Lozan Üniversitesi'nden Prof. Leon Morf katkılarıyla hazırlanan yasa tasarısı, TBMM tarafından 11 Haziran 1930'da kabul edildi ve 1715 sayılı Türkiye Cumhuriyet Merkez Bankası Kanunu adıyla 30 Haziran 1930'da Resmî Gazete'de yayımlandı.
Banknot matbaası ve 1950'ler
İkinci Dünya Savaşı'nın etkilerinin hissedildiği 1940'larda TCMB, kamu finansmanına destek veren uygulamalarda bulundu. 1955'te kurulan banknot matbaası ile 1958'den itibaren banknotların yurtiçinde basılmaya başlanması önemli bir dönüm noktası oldu. 1950'li yıllarda büyüme ve kalkınmanın finansmanı için Merkez Bankası kaynakları kullanıldı; hazineye kısa vadeli avans imkânı tanındı.
1970: 1211 sayılı kanun ve kurumsal dönüşüm
Merkez Bankası'nın etkinliğini artırmak amacıyla 14 Ocak 1970'te 1211 sayılı TCMB Kanunu kabul edildi. Bu kanunla Banka'nın yasal statüsü, organizasyonu, yetki ve görevlerinde önemli değişiklikler yapıldı; sermaye 15 milyon liradan 25 milyon liraya çıkarıldı ve Hazine payının yüzde 51'den az olamayacağı hükme bağlandı.

^^^^

*Görev:*
Yukarıdaki Merkez Bankası tarihi metnini iki cümlede özetler misiniz?

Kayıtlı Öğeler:
^^^^

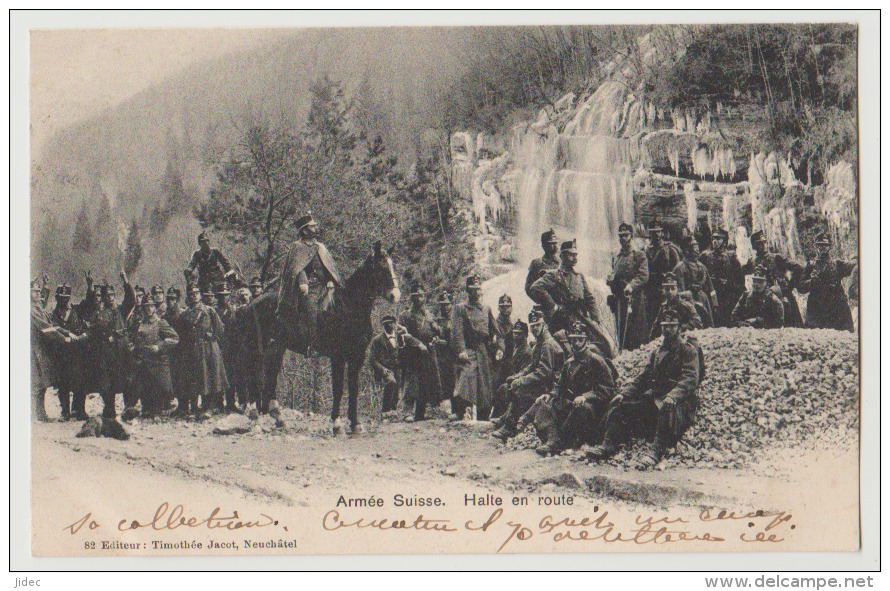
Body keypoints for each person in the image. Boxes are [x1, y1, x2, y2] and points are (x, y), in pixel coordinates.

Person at [586, 309, 702, 469]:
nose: (667, 329)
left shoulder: (687, 350)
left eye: (671, 326)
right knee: (623, 406)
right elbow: (643, 378)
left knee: (666, 409)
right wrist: (624, 394)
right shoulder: (658, 351)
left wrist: (673, 396)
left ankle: (656, 451)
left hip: (680, 401)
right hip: (657, 396)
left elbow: (690, 379)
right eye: (664, 326)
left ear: (679, 328)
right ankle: (609, 444)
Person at [521, 321, 617, 456]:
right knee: (545, 404)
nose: (576, 343)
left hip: (593, 408)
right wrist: (550, 395)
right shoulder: (569, 363)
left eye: (580, 340)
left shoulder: (596, 361)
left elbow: (608, 388)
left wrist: (586, 396)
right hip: (572, 404)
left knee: (581, 408)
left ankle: (566, 442)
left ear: (586, 341)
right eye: (573, 340)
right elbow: (561, 387)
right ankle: (553, 439)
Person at [529, 239, 615, 359]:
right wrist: (553, 305)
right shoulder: (554, 275)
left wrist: (595, 320)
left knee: (603, 343)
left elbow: (590, 299)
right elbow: (535, 288)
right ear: (562, 256)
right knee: (565, 350)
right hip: (562, 319)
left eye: (576, 255)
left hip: (580, 317)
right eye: (571, 254)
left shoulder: (579, 276)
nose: (575, 258)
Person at [491, 308, 565, 442]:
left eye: (538, 325)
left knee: (520, 390)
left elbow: (544, 372)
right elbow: (532, 366)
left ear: (544, 326)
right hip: (543, 382)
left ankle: (510, 426)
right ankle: (506, 418)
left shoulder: (548, 344)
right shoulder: (540, 343)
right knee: (514, 386)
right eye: (533, 326)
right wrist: (519, 376)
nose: (535, 329)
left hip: (551, 387)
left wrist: (522, 381)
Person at [276, 211, 342, 355]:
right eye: (312, 226)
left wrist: (331, 280)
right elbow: (296, 268)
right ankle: (312, 346)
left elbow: (329, 268)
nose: (315, 228)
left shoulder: (321, 247)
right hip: (309, 287)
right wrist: (303, 281)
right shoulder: (297, 246)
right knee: (312, 311)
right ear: (305, 230)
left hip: (325, 286)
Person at [177, 284, 229, 419]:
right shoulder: (184, 314)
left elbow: (220, 328)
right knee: (195, 377)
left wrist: (213, 336)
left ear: (200, 295)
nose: (194, 295)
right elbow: (181, 332)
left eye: (196, 293)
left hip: (208, 348)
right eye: (191, 293)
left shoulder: (209, 311)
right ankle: (194, 408)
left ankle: (209, 406)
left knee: (209, 377)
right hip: (192, 349)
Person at [451, 275, 499, 421]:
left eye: (479, 289)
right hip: (469, 349)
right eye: (473, 290)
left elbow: (496, 332)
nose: (477, 293)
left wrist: (499, 348)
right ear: (468, 291)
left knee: (485, 384)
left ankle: (484, 417)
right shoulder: (460, 308)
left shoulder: (486, 309)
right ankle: (460, 411)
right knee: (466, 377)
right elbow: (457, 332)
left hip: (483, 349)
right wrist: (461, 350)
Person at [127, 299, 180, 419]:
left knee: (161, 387)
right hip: (143, 359)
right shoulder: (140, 323)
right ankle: (147, 409)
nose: (148, 309)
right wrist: (133, 346)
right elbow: (133, 337)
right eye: (146, 306)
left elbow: (174, 338)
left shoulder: (160, 322)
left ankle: (160, 410)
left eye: (151, 306)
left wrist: (159, 346)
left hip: (158, 361)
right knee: (144, 386)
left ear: (155, 308)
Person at [398, 284, 444, 422]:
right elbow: (402, 334)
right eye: (416, 295)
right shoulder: (404, 315)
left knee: (426, 382)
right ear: (411, 297)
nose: (420, 298)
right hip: (412, 354)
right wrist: (418, 344)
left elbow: (437, 331)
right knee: (411, 382)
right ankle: (407, 412)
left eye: (422, 295)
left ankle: (420, 413)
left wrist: (436, 334)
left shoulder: (429, 315)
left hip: (428, 353)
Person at [92, 279, 136, 419]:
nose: (110, 298)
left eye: (112, 295)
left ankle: (128, 409)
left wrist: (126, 282)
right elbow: (95, 332)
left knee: (126, 380)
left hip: (122, 351)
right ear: (103, 298)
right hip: (106, 352)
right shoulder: (99, 313)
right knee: (107, 383)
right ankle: (109, 409)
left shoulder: (121, 310)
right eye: (107, 295)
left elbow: (131, 299)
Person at [744, 230, 805, 327]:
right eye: (759, 243)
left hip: (782, 296)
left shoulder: (777, 258)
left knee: (791, 326)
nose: (763, 245)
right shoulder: (752, 261)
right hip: (763, 299)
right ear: (754, 246)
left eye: (764, 242)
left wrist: (790, 286)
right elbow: (740, 272)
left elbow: (799, 268)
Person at [798, 234, 856, 332]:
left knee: (842, 332)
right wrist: (812, 281)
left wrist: (857, 257)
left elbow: (852, 266)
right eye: (820, 245)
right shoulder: (811, 266)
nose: (823, 247)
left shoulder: (837, 264)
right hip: (817, 304)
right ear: (816, 247)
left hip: (836, 302)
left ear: (829, 247)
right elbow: (801, 287)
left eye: (825, 245)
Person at [607, 222, 649, 351]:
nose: (622, 238)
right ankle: (622, 352)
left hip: (634, 299)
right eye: (620, 236)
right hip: (620, 298)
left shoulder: (638, 255)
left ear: (631, 236)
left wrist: (631, 285)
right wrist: (609, 280)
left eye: (625, 235)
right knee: (621, 328)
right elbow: (614, 274)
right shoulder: (617, 257)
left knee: (635, 329)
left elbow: (643, 275)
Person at [49, 284, 89, 421]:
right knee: (63, 383)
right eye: (61, 298)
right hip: (62, 354)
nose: (63, 301)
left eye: (66, 298)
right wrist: (67, 333)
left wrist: (89, 287)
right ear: (57, 298)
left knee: (80, 381)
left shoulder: (77, 310)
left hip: (77, 353)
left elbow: (89, 302)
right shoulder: (53, 314)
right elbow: (53, 327)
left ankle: (79, 409)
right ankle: (65, 412)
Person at [31, 279, 65, 421]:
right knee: (38, 382)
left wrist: (45, 286)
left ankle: (40, 414)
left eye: (39, 291)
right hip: (34, 349)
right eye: (35, 291)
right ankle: (39, 415)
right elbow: (45, 326)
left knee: (41, 381)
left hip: (41, 348)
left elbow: (42, 303)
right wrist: (62, 338)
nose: (38, 294)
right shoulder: (31, 309)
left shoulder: (37, 305)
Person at [699, 229, 744, 327]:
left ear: (724, 241)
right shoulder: (705, 256)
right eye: (713, 238)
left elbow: (739, 279)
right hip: (710, 293)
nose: (715, 241)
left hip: (727, 295)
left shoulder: (731, 258)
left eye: (718, 239)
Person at [644, 220, 682, 333]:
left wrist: (669, 278)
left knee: (667, 313)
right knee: (651, 314)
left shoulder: (669, 249)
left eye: (658, 232)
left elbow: (677, 268)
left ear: (661, 233)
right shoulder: (647, 250)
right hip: (651, 287)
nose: (655, 235)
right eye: (653, 232)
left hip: (666, 285)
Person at [672, 236, 718, 328]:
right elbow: (680, 290)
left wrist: (714, 302)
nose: (697, 250)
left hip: (704, 300)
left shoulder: (702, 266)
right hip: (690, 302)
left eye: (697, 247)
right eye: (694, 247)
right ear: (687, 250)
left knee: (707, 326)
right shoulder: (680, 267)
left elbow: (710, 286)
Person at [367, 315, 405, 413]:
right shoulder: (377, 340)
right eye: (387, 324)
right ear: (384, 326)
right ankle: (385, 411)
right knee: (391, 382)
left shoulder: (400, 337)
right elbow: (372, 359)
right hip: (385, 369)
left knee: (396, 390)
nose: (390, 325)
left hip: (398, 368)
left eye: (392, 323)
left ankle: (393, 412)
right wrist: (382, 369)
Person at [649, 272, 702, 341]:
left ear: (678, 289)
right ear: (663, 290)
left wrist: (680, 327)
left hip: (684, 339)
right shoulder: (664, 307)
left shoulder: (686, 305)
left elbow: (698, 322)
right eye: (667, 289)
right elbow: (656, 327)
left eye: (673, 288)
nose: (670, 292)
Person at [214, 282, 242, 413]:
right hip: (217, 347)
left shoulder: (234, 311)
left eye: (225, 295)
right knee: (217, 375)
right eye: (220, 296)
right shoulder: (213, 311)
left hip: (231, 348)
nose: (223, 298)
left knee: (231, 376)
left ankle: (231, 403)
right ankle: (218, 403)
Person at [163, 286, 188, 412]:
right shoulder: (166, 314)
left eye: (173, 299)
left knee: (182, 377)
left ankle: (185, 406)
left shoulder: (182, 314)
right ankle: (179, 404)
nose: (170, 302)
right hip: (171, 351)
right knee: (174, 378)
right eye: (168, 299)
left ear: (177, 300)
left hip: (181, 350)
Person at [433, 292, 456, 401]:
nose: (445, 307)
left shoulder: (457, 319)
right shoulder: (437, 321)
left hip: (455, 354)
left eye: (447, 304)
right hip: (442, 355)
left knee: (455, 380)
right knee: (444, 379)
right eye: (443, 304)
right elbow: (434, 336)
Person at [524, 228, 560, 298]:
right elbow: (528, 287)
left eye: (555, 243)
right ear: (544, 245)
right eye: (551, 244)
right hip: (546, 303)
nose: (555, 246)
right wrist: (544, 300)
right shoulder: (537, 263)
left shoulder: (561, 263)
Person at [493, 294, 514, 388]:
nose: (505, 309)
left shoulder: (511, 321)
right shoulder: (496, 323)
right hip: (501, 358)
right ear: (499, 308)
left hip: (512, 355)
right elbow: (499, 337)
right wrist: (501, 350)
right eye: (503, 307)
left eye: (508, 306)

^^^^

*Görev Çıktısı:*
1715 sayılı Türkiye Cumhuriyet Merkez Bankası Kanunu 11 Haziran 1930'da TBMM tarafından kabul edilip 30 Haziran 1930'da Resmî Gazete'de yayımlandı; 1955'te kurulan banknot matbaasıyla banknotlar 1958'den itibaren yurtiçinde basılmaya başlandı. 14 Ocak 1970'te kabul edilen 1211 sayılı kanunla Banka'nın yasal statüsü, organizasyonu, yetki ve görevleri önemli ölçüde değiştirildi ve sermayesi 15 milyon liradan 25 milyon liraya çıkarıldı.